David’s story was about the default Maximum Table Cell Height in Cell Options, but the questions I’ve been hearing have to do with much smaller cells — ones that never approach Maximum height limits — that have overset text.
Why do they get overset, how can you view the overset to get the text to fit (especially perplexing to InCopy users), and is there a way to access overset text without changing the table geometry?
(Tip: To impress your colleagues and bosses, always say “geometry” instead of “layout” or the “size” or “position” of anything on the page. “I’m not sure the geometry of that sidebar is optimal” lets everyone know you’re a software engineer brainiac, while “I’m not liking how that sidebar’s laid out” communicates “normal person.”)
Where was I …
How Cells End up With Overset Text
By default, cell heights in InDesign tables automatically increase or decrease to kiss-fit the text you’re entering or pasting inside them. The reason for the automatic resizing is the default cell/row height for tables is set to an “At Least” setting, specifically, 0p3 (three points) on U.S. systems. You can see this in Tables > Cell Options > Rows and Columns or in the Table palette.
“At Least” means a cell’s height has a minimum setting, but no maximum (besides the general one that David talks about, which applies to all cell heights — 50p, roughly 8.3″ or 212mm). So as you add text, the cell height increases.
If you change a cell or a row’s height from “At Least” to “Exactly” via the dropdown menu, then the height of that cell always remains the amount you enter in the cell height field, even if the cell is empty. If it has more text than will fit in the measure you set, the text gets overset, indicated by a little red splotch at the bottom right of the cell. Here I’ve changed the first cell/row’s height to an Exact measure of 4p0.
How to View the Overset Text
Unfortunately, neither InDesign’s Story Editor, nor InCopy’s Story or Galley view, let you see overset text in a table cell, similar to how they let you see overset text in a regular text frame. It’s an oft-requested feature for the upcoming CS3 versions. You can’t see any contents of a table in those views, all you see is a little icon indicating there’s a table there. How aggravating! (Here’s the feature request page.)

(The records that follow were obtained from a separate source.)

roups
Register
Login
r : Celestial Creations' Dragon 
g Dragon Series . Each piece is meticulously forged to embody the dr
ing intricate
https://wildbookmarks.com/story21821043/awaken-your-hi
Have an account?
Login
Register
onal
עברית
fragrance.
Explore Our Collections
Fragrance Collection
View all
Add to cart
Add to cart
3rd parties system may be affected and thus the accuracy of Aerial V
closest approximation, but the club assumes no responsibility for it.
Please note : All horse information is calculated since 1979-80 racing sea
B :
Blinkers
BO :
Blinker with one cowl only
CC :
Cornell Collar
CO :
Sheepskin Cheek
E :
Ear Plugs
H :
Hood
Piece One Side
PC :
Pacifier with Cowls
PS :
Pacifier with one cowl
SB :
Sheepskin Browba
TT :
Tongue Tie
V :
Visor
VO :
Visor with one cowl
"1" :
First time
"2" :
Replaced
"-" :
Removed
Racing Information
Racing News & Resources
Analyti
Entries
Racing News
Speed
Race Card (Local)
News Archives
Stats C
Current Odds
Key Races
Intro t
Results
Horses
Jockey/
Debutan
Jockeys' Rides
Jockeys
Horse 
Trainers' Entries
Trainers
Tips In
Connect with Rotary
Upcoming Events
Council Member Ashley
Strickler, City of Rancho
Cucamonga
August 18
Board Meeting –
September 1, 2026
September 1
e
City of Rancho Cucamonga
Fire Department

So we’re left with dealing with oversets in Layout view. If table cells acted like text frames, InDesign users could just thread the cell to another frame (or cell) to view the overset text; but table cells can’t be threaded.
That leaves us with two options: Change the table geometry (two points!) or put the overset text elsewhere to edit it.

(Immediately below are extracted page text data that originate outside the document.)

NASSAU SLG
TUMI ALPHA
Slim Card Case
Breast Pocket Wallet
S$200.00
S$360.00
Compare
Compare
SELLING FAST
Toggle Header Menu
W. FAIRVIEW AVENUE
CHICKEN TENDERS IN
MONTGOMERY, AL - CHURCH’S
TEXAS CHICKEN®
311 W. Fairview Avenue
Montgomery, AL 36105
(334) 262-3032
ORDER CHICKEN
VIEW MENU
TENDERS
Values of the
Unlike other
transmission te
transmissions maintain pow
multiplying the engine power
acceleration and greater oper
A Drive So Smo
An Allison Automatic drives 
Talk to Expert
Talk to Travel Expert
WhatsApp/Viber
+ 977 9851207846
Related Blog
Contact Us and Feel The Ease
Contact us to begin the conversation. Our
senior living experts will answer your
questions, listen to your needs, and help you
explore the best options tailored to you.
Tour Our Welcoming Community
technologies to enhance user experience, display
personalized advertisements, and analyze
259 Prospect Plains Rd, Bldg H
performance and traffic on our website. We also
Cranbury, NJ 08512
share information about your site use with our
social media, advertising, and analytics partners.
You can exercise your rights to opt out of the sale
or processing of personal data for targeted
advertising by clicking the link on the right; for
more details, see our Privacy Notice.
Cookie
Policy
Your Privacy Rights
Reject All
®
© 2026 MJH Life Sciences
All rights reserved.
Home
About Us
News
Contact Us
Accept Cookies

Let’s talk about option one first.
With your cursor blinking in the overset cell, change the cell height to At Least (via the Tables palette or the Cell Options dialog box). The row containing that cell immediately grows in height to fit the text, and the overset is gone.
That doesn’t help, though, if the design really does require an absolute row height for this cell. So, while you’re viewing the expanded cell, edit the text (cut words or reduce point/leading) until you think it’ll fit the original height, and then change the cell height setting back to Exactly.

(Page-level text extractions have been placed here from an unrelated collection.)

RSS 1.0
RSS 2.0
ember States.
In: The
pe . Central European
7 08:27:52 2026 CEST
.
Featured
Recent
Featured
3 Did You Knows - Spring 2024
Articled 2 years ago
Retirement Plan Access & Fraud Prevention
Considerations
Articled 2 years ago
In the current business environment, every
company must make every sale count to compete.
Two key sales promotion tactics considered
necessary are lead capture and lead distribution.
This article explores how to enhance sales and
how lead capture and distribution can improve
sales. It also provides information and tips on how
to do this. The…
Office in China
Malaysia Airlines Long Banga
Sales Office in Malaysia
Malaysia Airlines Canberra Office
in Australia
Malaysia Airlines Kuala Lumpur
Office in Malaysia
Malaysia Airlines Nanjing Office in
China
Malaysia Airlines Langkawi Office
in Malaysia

InDesign/InCopy doesn’t remember the original Exact measure, unfortunately, so you’ll probably have to enter it again in the cell height field. (You did jot this down, didn’t you?) If the text still oversets, repeat the steps as needed. Don’t forget those top/bottom cell insets (0p4 by default), sometimes you can reduce those a bit to cheat.
And option two? How can you view and edit the overset text without changing the table geometry?
One way is to simply cut and paste the entire contents of the cell into another frame (any frame will do) and edit it there, then cut and paste the shorter version back into the cell again. To get all the text out of the cell, click inside it and choose Edit > Select All before cutting.
Or you could extract just the overset text and paste it someplace. Click right after the last visible character in the cell and press Command-Shift-End (Ctrl-Shift-End in Windows), which select all the text from the cursor position to the end of a story. When you cut the text (Edit > Cut), the overset icon disappears. Paste the text into another frame and see where you can do some editing, from that pasted text or the text you left in the cell.
It would be nice if you could convert the selected text to a Note, but — dang it! — you can’t insert a Note in a table.